Dalam pemaparannya, Gubernur Mualem menekankan beberapa kebutuhan mendesak yang harus segera ditangani pemerintah pusat.
“Paling urgen sekarang adalah masalah kesehatan. Kebutuhan obat-obatan harus segera dipenuhi karena sudah mulai terjadi kasus gatal-gatal di kalangan pengungsi,” ujar Mualem.
Ia juga menyampaikan bahwa banyak pengungsi kehilangan seluruh pakaian dan perlengkapan pribadi. “Yang tersisa hanya pakaian di badan. Semua terbawa lumpur, termasuk alat ibadah. Selain itu, pasokan gas 3 kilogram sangat mendesak untuk kebutuhan memasak di dapur umum,” tegasnya.
Gubernur Mualem turut menyoroti lonjakan harga kebutuhan pokok di tengah situasi bencana. Ia menegaskan komitmen Pemerintah Aceh untuk menjaga stabilitas harga di pasaran.
“Kepada Bapak Mendagri, saya sampaikan bahwa harga sembako naik sesuka hati. Telur satu papan bisa mencapai Rp100 ribu. Saya sudah memberi amaran keras kepada Indomaret, Alfamart, dan pedagang lainnya. Jika terbukti ada penimbunan atau penetapan harga tidak wajar, saya akan cabut izinnya,” tegas Mualem.

Sementara itu, Presiden Prabowo mengapresiasi kerja cepat pemerintah daerah dan petugas di lapangan.
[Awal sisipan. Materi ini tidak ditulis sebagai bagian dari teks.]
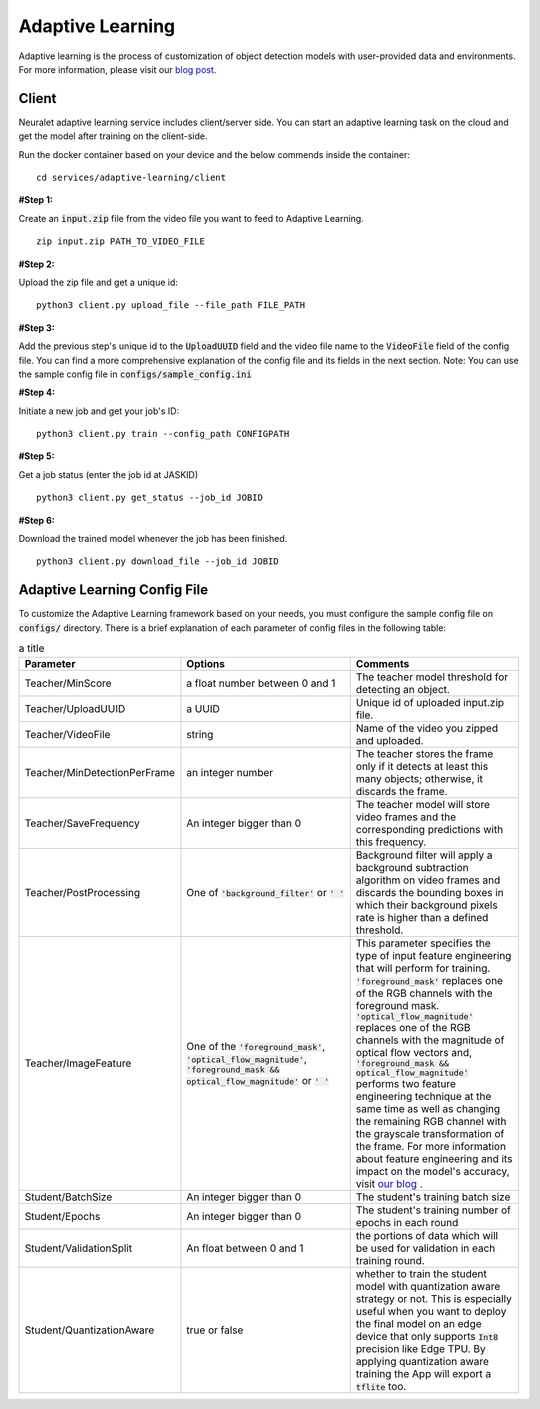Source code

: Adaptive Learning
=================

Adaptive learning is the process of customization of object detection models with user-provided data and environments. For more information, please visit our `blog post <https://neuralet.com/article/adaptive-learning/>`_.

Client
^^^^^^

Neuralet adaptive learning service includes client/server side. You can start an adaptive learning task on the cloud and get the model after training on the client-side.

Run the docker container based on your device and the below commends inside the container: ::

    cd services/adaptive-learning/client

**#Step 1:**

Create an :code:`input.zip` file from the video file you want to feed to Adaptive Learning. ::

    zip input.zip PATH_TO_VIDEO_FILE

**#Step 2:**

Upload the zip file and get a unique id: ::

    python3 client.py upload_file --file_path FILE_PATH

**#Step 3:**

Add the previous step's unique id to the :code:`UploadUUID` field and the video file name to the :code:`VideoFile` field of the config file. You can find a more comprehensive explanation of the config file and its fields in the next section. Note: You can use the sample config file in :code:`configs/sample_config.ini`

**#Step 4:**

Initiate a new job and get your job's ID: ::

    python3 client.py train --config_path CONFIGPATH

**#Step 5:**

Get a job status (enter the job id at JASKID) ::

    python3 client.py get_status --job_id JOBID

**#Step 6:**

Download the trained model whenever the job has been finished. ::

    python3 client.py download_file --job_id JOBID

Adaptive Learning Config File
^^^^^^^^^^^^^^^^^^^^^^^^^^^^^

To customize the Adaptive Learning framework based on your needs, you must configure the sample config file on :code:`configs/` directory. There is a brief explanation of each parameter of config files in the following table:

.. csv-table:: a title
    :header: "Parameter", "Options", "Comments"
    :widths: 10, 20, 20

    "Teacher/MinScore", "a float number between 0 and 1", "The teacher model threshold for detecting an object."
    "Teacher/UploadUUID", "a UUID", "Unique id of uploaded input.zip file."
    "Teacher/VideoFile", "string", "Name of the video you zipped and uploaded."
    "Teacher/MinDetectionPerFrame", "an integer number", "The teacher stores the frame only if it detects at least this many objects; otherwise, it discards the frame."
    "Teacher/SaveFrequency", "An integer bigger than 0", "The teacher model will store video frames and the corresponding predictions with this frequency."
    "Teacher/PostProcessing", "One of :code:`'background_filter'` or :code:`' '` ", "Background filter will apply a background subtraction algorithm on video frames and discards the bounding boxes in which their background pixels rate is higher than a defined threshold."
    "Teacher/ImageFeature", "One of the :code:`'foreground_mask'`, :code:`'optical_flow_magnitude'`, :code:`'foreground_mask && optical_flow_magnitude'` or :code:`' '`", "This parameter specifies the type of input feature engineering that will perform for training. :code:`'foreground_mask'` replaces one of the RGB channels with the foreground mask. :code:`'optical_flow_magnitude'` replaces one of the RGB channels with the magnitude of optical flow vectors and, :code:`'foreground_mask && optical_flow_magnitude'` performs two feature engineering technique at the same time as well as changing the remaining RGB channel with the grayscale transformation of the frame. For more information about feature engineering and its impact on the model's accuracy, visit `our blog <https://neuralet.com/article/adaptive-learning/>`_ ."
    "Student/BatchSize", "An integer bigger than 0", "The student's training batch size"
    "Student/Epochs", "An integer bigger than 0",  "The student's training number of epochs in each round"
    "Student/ValidationSplit",  "An float between 0 and 1", "the portions of data which will be used for validation in each training round."
    "Student/QuantizationAware", "true or false", "whether to train the student model with quantization aware strategy or not. This is especially useful when you want to deploy the final model on an edge device that only supports :code:`Int8` precision like Edge TPU. By applying quantization aware training the App will export a :code:`tflite` too."

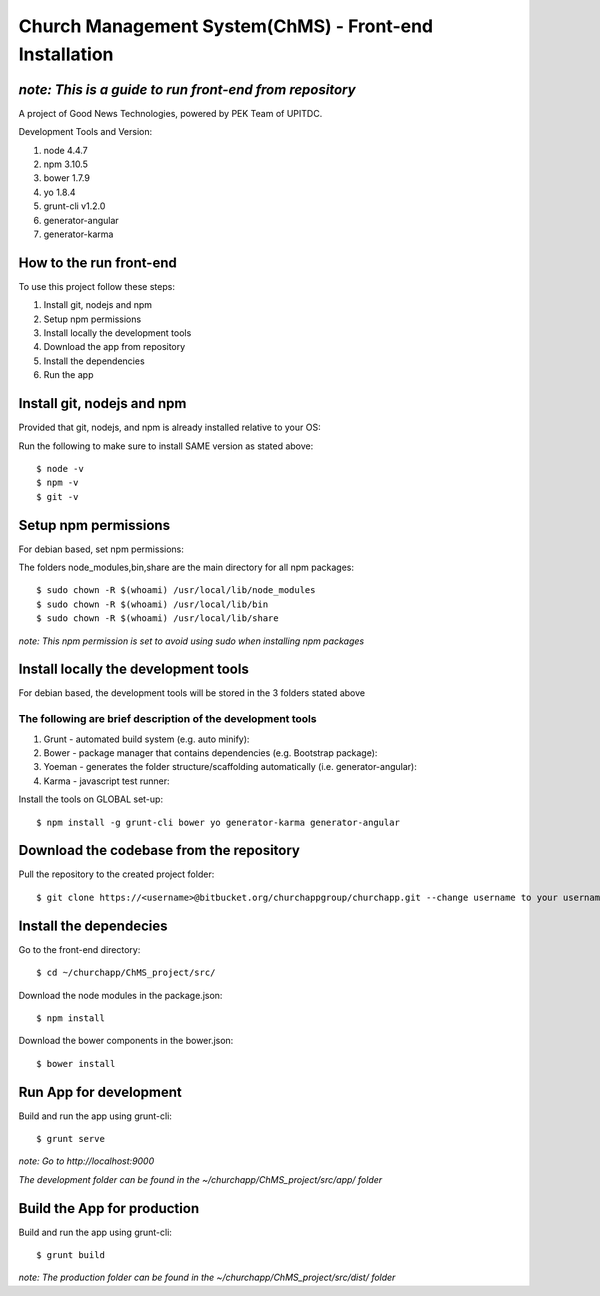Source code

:=======================================================
Church Management System(ChMS) - Front-end Installation 
=======================================================


*note: This is a guide to run front-end from repository*
===================

A project of Good News Technologies, powered by PEK Team of UPITDC.

Development Tools and Version:

#. node 4.4.7 
#. npm 3.10.5 
#. bower 1.7.9
#. yo 1.8.4
#. grunt-cli v1.2.0 
#. generator-angular
#. generator-karma

How to the run front-end 
===================

To use this project follow these steps:

#. Install git, nodejs and npm 
#. Setup npm permissions
#. Install locally the development tools 
#. Download the app from repository 
#. Install the dependencies
#. Run the app 


Install git, nodejs and npm 
======================
Provided that git, nodejs, and npm is already installed relative to your OS:

Run the following to make sure to install SAME version as stated above::

    $ node -v
    $ npm -v
    $ git -v

Setup npm permissions
=====================
For debian based, set npm permissions: 

The folders node_modules,bin,share are the main directory for all npm
packages::

    $ sudo chown -R $(whoami) /usr/local/lib/node_modules
    $ sudo chown -R $(whoami) /usr/local/lib/bin
    $ sudo chown -R $(whoami) /usr/local/lib/share

*note: This npm permission is set to avoid using sudo when installing npm
packages*

Install locally the development tools 
=====================================
For debian based, the development tools will be stored in the 3 folders stated above

The following are brief description of the development tools
-----------------------------------------------------------
#. Grunt - automated build system (e.g. auto minify):

#. Bower - package manager that contains dependencies (e.g. Bootstrap package):

#. Yoeman - generates the folder structure/scaffolding automatically (i.e. generator-angular):

#. Karma - javascript test runner: 

Install the tools on GLOBAL set-up::

    $ npm install -g grunt-cli bower yo generator-karma generator-angular 

Download the codebase from the repository
====================================
Pull the repository to the created project folder::

    $ git clone https://<username>@bitbucket.org/churchappgroup/churchapp.git --change username to your username
   

Install the dependecies
=============================
Go to the front-end directory::

    $ cd ~/churchapp/ChMS_project/src/

Download the node modules in the package.json::
 
    $ npm install

Download the bower components in the bower.json::
  
    $ bower install

Run App for development
==========================
Build and run the app using grunt-cli::

    $ grunt serve

*note: Go to http://localhost:9000*

*The development folder can be found in 
the ~/churchapp/ChMS_project/src/app/ folder*

Build the App for production 
==========================
Build and run the app using grunt-cli::

    $ grunt build 

*note: The production folder can be found in 
the ~/churchapp/ChMS_project/src/dist/ folder*


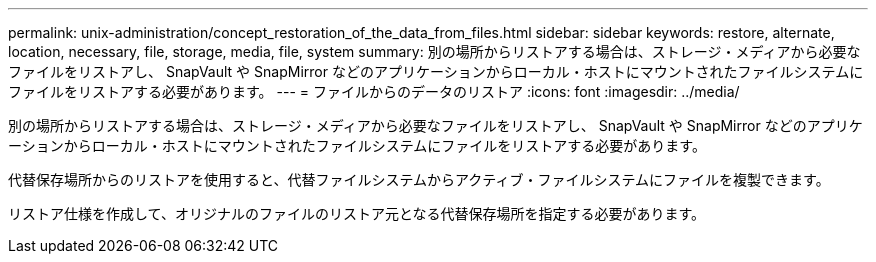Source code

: ---
permalink: unix-administration/concept_restoration_of_the_data_from_files.html 
sidebar: sidebar 
keywords: restore, alternate, location, necessary, file, storage, media, file, system 
summary: 別の場所からリストアする場合は、ストレージ・メディアから必要なファイルをリストアし、 SnapVault や SnapMirror などのアプリケーションからローカル・ホストにマウントされたファイルシステムにファイルをリストアする必要があります。 
---
= ファイルからのデータのリストア
:icons: font
:imagesdir: ../media/


[role="lead"]
別の場所からリストアする場合は、ストレージ・メディアから必要なファイルをリストアし、 SnapVault や SnapMirror などのアプリケーションからローカル・ホストにマウントされたファイルシステムにファイルをリストアする必要があります。

代替保存場所からのリストアを使用すると、代替ファイルシステムからアクティブ・ファイルシステムにファイルを複製できます。

リストア仕様を作成して、オリジナルのファイルのリストア元となる代替保存場所を指定する必要があります。
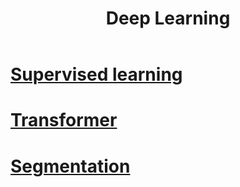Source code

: :PROPERTIES:
:ID:       0bb78624-0709-4405-a70d-c4ac7f55cfca
:END:
#+title: Deep Learning

* [[id:55f39ffa-d905-493d-8b4a-58c51d1a860b][Supervised learning]] 

* [[id:0f8b7d24-d097-4785-89c7-ed550415f0a7][Transformer]] 

* [[id:59a45f0f-243e-41f4-8621-400a8bc50b5f][Segmentation]] 
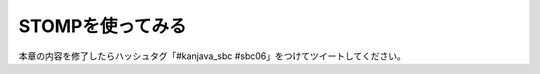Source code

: STOMPを使ってみる
********************************************************************************

本章の内容を修了したらハッシュタグ「#kanjava_sbc #sbc06」をつけてツイートしてください。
Ia bersama Gubernur Mualem sebelumnya telah meninjau pembangunan jembatan darurat di Kabupaten Bireuen yang dikerjakan Dinas PUPR dan TNI, dan ditargetkan selesai dalam satu minggu.
“Saya ingin sampaikan terima kasih kepada Pak Gubernur, bupati, dan semua petugas di lapangan. Semua bersatu, kompak bekerja untuk rakyat,” ujar Prabowo.
Menanggapi permintaan Mualem terkait kebutuhan obat-obatan dan pakaian, Presiden Prabowo menegaskan akan segera menindaklanjutinya.
“Obat-obatan prioritas, segera saja. Pakaian juga perlu dipenuhi. Kita bisa buat proyek khusus untuk industri garmen. Kelompok masyarakat juga bisa digerakkan untuk menyumbang pakaian, tunjukkan solidaritas sosial kita,” ucapnya.
Presiden Prabowo yang telah dua kali mengunjungi Aceh pasca-bencana juga membenarkan kondisi kerusakan yang meluas, termasuk areal persawahan, bendungan, irigasi, dan ribuan rumah warga. Ia menegaskan akan memantau perkembangan secara rutin.
“Saya akan terus monitor setiap beberapa hari. Mungkin saya akan datang lagi untuk mendengar langsung sehingga rapat terbatas bisa dilakukan di lokasi paling terdampak,” ujar Presiden.